- **Required work**:
Put the lines of the items below into a numbered list, running from the start of the items through the line containing "common name: Dogwood", both ends included. Leave out any blank lines.
··········
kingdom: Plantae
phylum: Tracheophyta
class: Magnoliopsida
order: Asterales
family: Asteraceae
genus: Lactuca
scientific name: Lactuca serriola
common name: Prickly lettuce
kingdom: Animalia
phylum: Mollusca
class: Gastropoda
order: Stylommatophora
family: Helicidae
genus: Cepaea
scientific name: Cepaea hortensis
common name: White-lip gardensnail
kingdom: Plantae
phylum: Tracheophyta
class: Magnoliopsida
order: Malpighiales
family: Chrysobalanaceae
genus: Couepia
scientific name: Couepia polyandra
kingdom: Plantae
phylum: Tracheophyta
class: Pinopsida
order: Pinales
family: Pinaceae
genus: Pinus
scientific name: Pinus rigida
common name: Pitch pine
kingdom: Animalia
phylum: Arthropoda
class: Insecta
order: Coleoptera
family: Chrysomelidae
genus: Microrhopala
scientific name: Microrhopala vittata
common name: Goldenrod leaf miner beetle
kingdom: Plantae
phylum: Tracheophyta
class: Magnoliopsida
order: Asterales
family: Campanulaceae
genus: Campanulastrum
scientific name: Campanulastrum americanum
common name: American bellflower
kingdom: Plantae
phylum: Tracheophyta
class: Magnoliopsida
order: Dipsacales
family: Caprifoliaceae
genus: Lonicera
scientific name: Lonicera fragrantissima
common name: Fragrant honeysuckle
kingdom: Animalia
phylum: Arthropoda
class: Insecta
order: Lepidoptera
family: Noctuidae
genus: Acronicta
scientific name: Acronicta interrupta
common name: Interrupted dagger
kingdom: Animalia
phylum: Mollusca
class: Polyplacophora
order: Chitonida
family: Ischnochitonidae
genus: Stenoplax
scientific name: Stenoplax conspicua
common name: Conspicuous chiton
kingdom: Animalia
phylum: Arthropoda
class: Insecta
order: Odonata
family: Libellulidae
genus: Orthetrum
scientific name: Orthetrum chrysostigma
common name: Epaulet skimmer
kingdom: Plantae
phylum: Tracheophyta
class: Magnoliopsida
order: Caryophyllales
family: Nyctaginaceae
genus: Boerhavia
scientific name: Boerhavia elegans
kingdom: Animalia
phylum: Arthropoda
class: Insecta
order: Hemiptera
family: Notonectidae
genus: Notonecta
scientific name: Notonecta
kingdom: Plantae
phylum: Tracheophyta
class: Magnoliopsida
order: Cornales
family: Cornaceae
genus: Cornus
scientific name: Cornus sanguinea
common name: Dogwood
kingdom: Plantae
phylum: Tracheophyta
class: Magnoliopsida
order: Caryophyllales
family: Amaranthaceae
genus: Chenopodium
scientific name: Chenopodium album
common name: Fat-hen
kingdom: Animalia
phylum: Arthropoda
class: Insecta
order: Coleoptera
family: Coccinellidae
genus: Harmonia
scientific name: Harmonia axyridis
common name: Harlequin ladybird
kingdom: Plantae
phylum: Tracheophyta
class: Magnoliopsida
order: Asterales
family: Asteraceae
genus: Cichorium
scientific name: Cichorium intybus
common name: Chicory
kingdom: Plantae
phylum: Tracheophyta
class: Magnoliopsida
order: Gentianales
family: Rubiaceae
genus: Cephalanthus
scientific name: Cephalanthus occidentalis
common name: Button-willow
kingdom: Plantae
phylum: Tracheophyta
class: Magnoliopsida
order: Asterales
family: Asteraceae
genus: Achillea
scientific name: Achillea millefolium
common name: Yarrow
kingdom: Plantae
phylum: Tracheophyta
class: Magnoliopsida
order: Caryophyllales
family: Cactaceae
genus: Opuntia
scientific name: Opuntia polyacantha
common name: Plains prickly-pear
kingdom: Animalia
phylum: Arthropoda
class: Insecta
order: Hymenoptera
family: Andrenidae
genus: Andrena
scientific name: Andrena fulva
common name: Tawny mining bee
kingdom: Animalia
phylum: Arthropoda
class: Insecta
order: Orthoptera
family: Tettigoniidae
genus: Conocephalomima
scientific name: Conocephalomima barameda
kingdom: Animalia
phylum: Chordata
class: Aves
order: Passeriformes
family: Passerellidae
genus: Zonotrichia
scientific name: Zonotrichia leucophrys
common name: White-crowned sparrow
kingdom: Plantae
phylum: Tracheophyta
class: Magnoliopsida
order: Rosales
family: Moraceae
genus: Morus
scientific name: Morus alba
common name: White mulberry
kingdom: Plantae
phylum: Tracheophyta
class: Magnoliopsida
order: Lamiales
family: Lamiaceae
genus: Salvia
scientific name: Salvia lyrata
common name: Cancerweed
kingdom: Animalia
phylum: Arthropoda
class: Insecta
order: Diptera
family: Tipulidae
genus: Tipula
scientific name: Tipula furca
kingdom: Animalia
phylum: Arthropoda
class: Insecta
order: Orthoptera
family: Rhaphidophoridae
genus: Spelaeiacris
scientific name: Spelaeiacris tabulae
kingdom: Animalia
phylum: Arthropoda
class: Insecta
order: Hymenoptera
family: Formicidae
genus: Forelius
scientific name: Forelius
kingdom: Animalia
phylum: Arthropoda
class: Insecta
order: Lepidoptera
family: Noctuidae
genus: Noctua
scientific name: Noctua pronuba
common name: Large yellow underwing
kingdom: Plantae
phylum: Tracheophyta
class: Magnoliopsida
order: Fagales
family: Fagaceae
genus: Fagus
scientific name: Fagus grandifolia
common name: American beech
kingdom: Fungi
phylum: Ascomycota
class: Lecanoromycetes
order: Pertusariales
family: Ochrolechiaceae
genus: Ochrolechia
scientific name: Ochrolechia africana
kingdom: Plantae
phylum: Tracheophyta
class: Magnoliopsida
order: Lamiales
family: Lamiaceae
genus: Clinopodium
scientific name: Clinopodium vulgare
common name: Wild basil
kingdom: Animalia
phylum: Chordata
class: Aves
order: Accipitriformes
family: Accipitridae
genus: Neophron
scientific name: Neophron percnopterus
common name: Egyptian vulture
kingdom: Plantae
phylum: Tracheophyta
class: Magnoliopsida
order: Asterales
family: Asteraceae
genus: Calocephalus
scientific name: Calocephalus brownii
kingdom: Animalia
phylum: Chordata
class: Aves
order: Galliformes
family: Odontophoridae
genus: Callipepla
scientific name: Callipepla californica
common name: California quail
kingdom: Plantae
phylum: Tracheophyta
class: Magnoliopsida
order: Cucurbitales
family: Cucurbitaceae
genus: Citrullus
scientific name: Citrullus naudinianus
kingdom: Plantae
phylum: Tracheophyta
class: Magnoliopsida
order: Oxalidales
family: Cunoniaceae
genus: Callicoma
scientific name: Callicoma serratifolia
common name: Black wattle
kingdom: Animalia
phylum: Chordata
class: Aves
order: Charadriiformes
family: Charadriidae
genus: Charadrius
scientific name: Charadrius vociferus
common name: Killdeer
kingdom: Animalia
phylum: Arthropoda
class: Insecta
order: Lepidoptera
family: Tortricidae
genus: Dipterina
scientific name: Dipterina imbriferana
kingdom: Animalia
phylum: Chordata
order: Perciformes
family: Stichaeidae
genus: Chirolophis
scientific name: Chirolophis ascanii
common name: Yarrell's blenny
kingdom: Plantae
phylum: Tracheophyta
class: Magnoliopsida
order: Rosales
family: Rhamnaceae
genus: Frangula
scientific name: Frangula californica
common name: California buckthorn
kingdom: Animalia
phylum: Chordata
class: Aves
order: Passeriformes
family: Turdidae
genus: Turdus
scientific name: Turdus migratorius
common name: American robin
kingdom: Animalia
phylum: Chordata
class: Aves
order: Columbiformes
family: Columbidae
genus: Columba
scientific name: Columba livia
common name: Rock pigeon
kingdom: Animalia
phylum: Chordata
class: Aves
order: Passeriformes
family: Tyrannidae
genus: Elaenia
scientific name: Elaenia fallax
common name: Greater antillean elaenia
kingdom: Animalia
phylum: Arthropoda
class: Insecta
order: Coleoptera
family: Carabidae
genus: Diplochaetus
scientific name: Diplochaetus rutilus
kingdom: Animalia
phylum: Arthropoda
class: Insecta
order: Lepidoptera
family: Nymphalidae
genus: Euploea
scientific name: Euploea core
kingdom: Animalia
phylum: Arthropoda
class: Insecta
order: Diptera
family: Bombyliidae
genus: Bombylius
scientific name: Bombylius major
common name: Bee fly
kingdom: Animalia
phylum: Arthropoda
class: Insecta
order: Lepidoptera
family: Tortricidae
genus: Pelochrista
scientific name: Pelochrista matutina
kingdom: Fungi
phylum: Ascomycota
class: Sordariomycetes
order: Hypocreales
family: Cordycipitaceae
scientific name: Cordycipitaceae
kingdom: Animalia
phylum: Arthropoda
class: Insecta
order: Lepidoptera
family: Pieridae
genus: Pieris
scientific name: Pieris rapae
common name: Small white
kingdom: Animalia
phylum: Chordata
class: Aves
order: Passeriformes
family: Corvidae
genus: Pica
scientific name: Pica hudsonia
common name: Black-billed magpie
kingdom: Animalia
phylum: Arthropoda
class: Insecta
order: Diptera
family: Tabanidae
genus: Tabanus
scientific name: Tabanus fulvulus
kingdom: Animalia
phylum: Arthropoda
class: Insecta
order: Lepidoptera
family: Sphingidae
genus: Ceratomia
··········
- **The output**:
1. kingdom: Plantae
2. phylum: Tracheophyta
3. class: Magnoliopsida
4. order: Asterales
5. family: Asteraceae
6. genus: Lactuca
7. scientific name: Lactuca serriola
8. common name: Prickly lettuce
9. kingdom: Animalia
10. phylum: Mollusca
11. class: Gastropoda
12. order: Stylommatophora
13. family: Helicidae
14. genus: Cepaea
15. scientific name: Cepaea hortensis
16. common name: White-lip gardensnail
17. kingdom: Plantae
18. phylum: Tracheophyta
19. class: Magnoliopsida
20. order: Malpighiales
21. family: Chrysobalanaceae
22. genus: Couepia
23. scientific name: Couepia polyandra
24. kingdom: Plantae
25. phylum: Tracheophyta
26. class: Pinopsida
27. order: Pinales
28. family: Pinaceae
29. genus: Pinus
30. scientific name: Pinus rigida
31. common name: Pitch pine
32. kingdom: Animalia
33. phylum: Arthropoda
34. class: Insecta
35. order: Coleoptera
36. family: Chrysomelidae
37. genus: Microrhopala
38. scientific name: Microrhopala vittata
39. common name: Goldenrod leaf miner beetle
40. kingdom: Plantae
41. phylum: Tracheophyta
42. class: Magnoliopsida
43. order: Asterales
44. family: Campanulaceae
45. genus: Campanulastrum
46. scientific name: Campanulastrum americanum
47. common name: American bellflower
48. kingdom: Plantae
49. phylum: Tracheophyta
50. class: Magnoliopsida
51. order: Dipsacales
52. family: Caprifoliaceae
53. genus: Lonicera
54. scientific name: Lonicera fragrantissima
55. common name: Fragrant honeysuckle
56. kingdom: Animalia
57. phylum: Arthropoda
58. class: Insecta
59. order: Lepidoptera
60. family: Noctuidae
61. genus: Acronicta
62. scientific name: Acronicta interrupta
63. common name: Interrupted dagger
64. kingdom: Animalia
65. phylum: Mollusca
66. class: Polyplacophora
67. order: Chitonida
68. family: Ischnochitonidae
69. genus: Stenoplax
70. scientific name: Stenoplax conspicua
71. common name: Conspicuous chiton
72. kingdom: Animalia
73. phylum: Arthropoda
74. class: Insecta
75. order: Odonata
76. family: Libellulidae
77. genus: Orthetrum
78. scientific name: Orthetrum chrysostigma
79. common name: Epaulet skimmer
80. kingdom: Plantae
81. phylum: Tracheophyta
82. class: Magnoliopsida
83. order: Caryophyllales
84. family: Nyctaginaceae
85. genus: Boerhavia
86. scientific name: Boerhavia elegans
87. kingdom: Animalia
88. phylum: Arthropoda
89. class: Insecta
90. order: Hemiptera
91. family: Notonectidae
92. genus: Notonecta
93. scientific name: Notonecta
94. kingdom: Plantae
95. phylum: Tracheophyta
96. class: Magnoliopsida
97. order: Cornales
98. family: Cornaceae
99. genus: Cornus
100. scientific name: Cornus sanguinea
101. common name: Dogwood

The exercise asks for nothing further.